The settling parties had agreed to a "distribution protocol" which set out three levels of compensation based on three levels of physical injury. The protocol also called for income loss compensation, but only up to a maximum of $5,000 per claimant. The Court considered the case of the objecting class member, as an example of a sub-class of claimants, and found that given her level of loss, the "distribution protocol" would not sufficiently compensate her. She was a professional model and had suffered income loss due to her injuries. While recognizing that the court's role is to approve or refuse to approve a proposed settlement, and not to transform an agreed-upon settlement, the Court said it is possible for a court to "adjust some of the details of a proposed settlement in a way that does not undermine the settlement overall (para. 25)." All counsel agreed that "that the Distribution Protocol [was] open to the court's readjustment so long as the settlement amount and the general structure of the proposed settlement remain[ed] intact" (para. 25). The parties also agreed that there was flexibility in the cap set on income loss compensation.

The Court ultimately found that to make the proposed settlement fair and reasonable, while also preserving the overall settlement distribution for the rest of the class, the maximum amount for income loss that could be awarded per claimant should be raised to $20,000.

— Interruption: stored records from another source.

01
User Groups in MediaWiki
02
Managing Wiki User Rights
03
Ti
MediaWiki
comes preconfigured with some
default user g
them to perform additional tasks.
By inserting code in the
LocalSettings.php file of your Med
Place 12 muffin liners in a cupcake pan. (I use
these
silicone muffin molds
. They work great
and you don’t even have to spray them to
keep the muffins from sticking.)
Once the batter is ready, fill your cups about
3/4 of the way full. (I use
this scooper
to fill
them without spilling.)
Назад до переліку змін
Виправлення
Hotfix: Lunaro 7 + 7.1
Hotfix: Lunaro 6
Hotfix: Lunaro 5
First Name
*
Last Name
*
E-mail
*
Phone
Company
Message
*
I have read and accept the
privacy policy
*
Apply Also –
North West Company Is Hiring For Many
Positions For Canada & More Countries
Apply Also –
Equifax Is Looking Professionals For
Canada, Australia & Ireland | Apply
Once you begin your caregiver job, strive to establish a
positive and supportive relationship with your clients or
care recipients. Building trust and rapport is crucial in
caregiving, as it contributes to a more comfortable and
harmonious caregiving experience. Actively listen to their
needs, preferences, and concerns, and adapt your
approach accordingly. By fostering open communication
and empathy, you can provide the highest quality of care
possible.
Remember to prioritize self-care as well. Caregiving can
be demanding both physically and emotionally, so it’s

Further, given that the class action was to continue against the non-settling defendant, and there were identical proceedings in British Columbia and Ontario, the Court ordered a permanent stay of proceedings with respect to the Ontario action. The Court found that there was no injustice to the plaintiff in ordering a stay of the Ontario action given that the identical claim would proceed in British Columbia. The Court also noted that a permanent stay of proceedings was warranted in the circumstances because it puts the onus on the plaintiff to restart the Ontario action if the circumstances necessitate it. In the ordinary course, a stay of proceedings would mean that the non-settling defendant would have to bring a motion to dismiss the Ontario claim, once the British Columbia claim had been finally resolved. The Court stated that since "the settlement has left open the B.C. proceedings against Canderm [the non-settling defendant], it is appropriate for the Plaintiff to bear the onus of re-starting any future proceedings in Ontario and not for Canderm to bear the onus of finally ending them (para. 40)."

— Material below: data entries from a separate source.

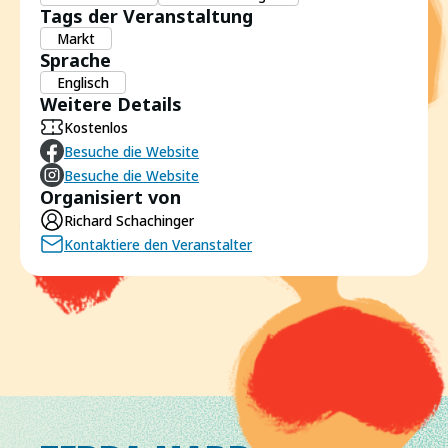
Tags der Veranstaltung
Markt
Sprache
Englisch
Weitere Details
Kostenlos
Besuche die Website
Besuche die Website
Organisiert von
Richard Schachinger
Kontaktiere den Veranstalter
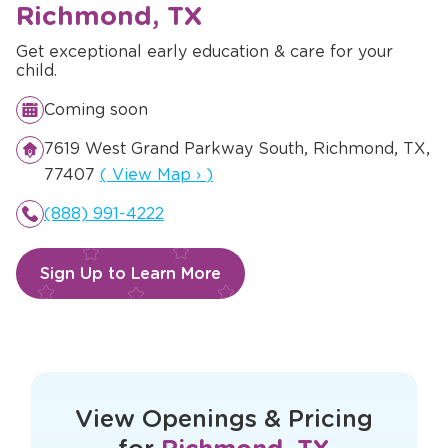
Richmond, TX
Get exceptional early education & care for your
child.
Coming soon
7619 West Grand Parkway South, Richmond, TX,
Opens a new window
77407
(
View Map
›
)
(888) 991-4222
Sign Up to Learn More
This form didn't load correctly. Please
refresh the page to try again.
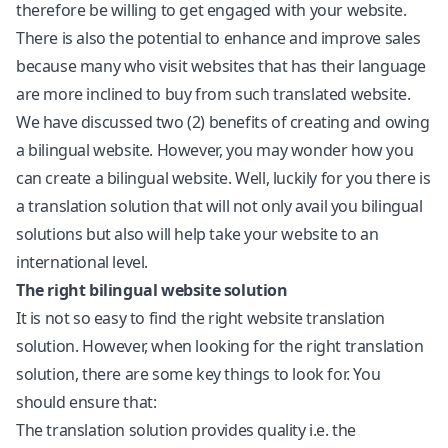
therefore be willing to get engaged with your website.
There is also the potential to enhance and improve sales
because many who visit websites that has their language
are more inclined to buy from such translated website.
We have discussed two (2) benefits of creating and owing
a bilingual website. However, you may wonder how you
can create a bilingual website. Well, luckily for you there is
a translation solution that will not only avail you bilingual
solutions but also will help take your website to an
international level.
The right bilingual website solution
It is not so easy to find the right website translation
solution. However, when looking for the right translation
solution, there are some key things to look for. You
should ensure that:
The translation solution provides quality i.e. the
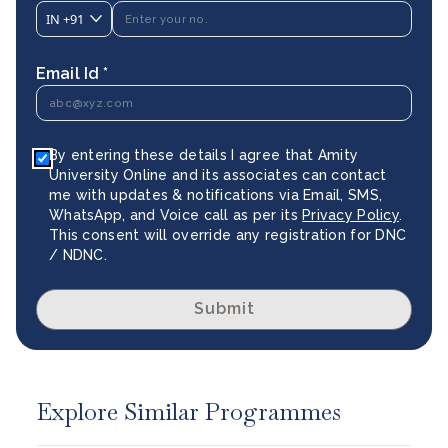
IN
+91
Email Id *
By entering these details I agree that Amity
University Online and its associates can contact
me with updates & notifications via Email, SMS,
WhatsApp, and Voice call as per its
Privacy Policy
.
This consent will override any registration for DNC
/ NDNC.
Submit
Explore Similar Programmes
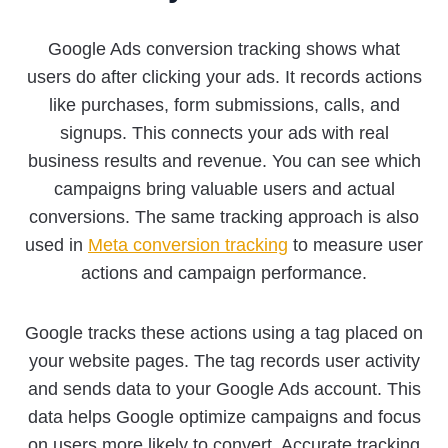
Google Ads conversion tracking shows what
users do after clicking your ads. It records actions
like purchases, form submissions, calls, and
signups. This connects your ads with real
business results and revenue. You can see which
campaigns bring valuable users and actual
conversions. The same tracking approach is also
used in
Meta conversion tracking
to measure user
actions and campaign performance.
Google tracks these actions using a tag placed on
your website pages. The tag records user activity
and sends data to your Google Ads account. This
data helps Google optimize campaigns and focus
on users more likely to convert. Accurate tracking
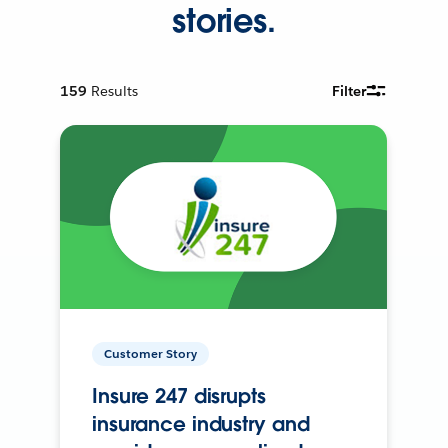
stories.
159
Results
Filter
Customer Story
Insure 247 disrupts
insurance industry and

Finally, the non-settling defendant sought a "bar order" which would preserve its procedural rights that might otherwise be lost once the settling defendants were out of the action. Specifically, the non-settling defendant and the plaintiff would not be entitled to full documentary and oral discovery as they would be if the settling defendants remained in the action. While the plaintiff was a party to the settlement and chose to forgo these rights as a feature of the settlement, the non-settling defendant was not a party to the settlement and would suffer an injustice as a result of it. The court applied the test articulated by the Ontario Superior Court of Justice in Ontario New Home Warranty Program v Chevron, and made a bar order which carved out the non-settling defendant's procedural rights in the remaining action.

Overall, this decision is helpful in understanding the court's role in approving settlements under the Class Proceedings Act and its limited ability to adjust settlement proposals. It further highlights the commitment to achieving judicial efficiency and procedural fairness vis à vis non-settling defendants.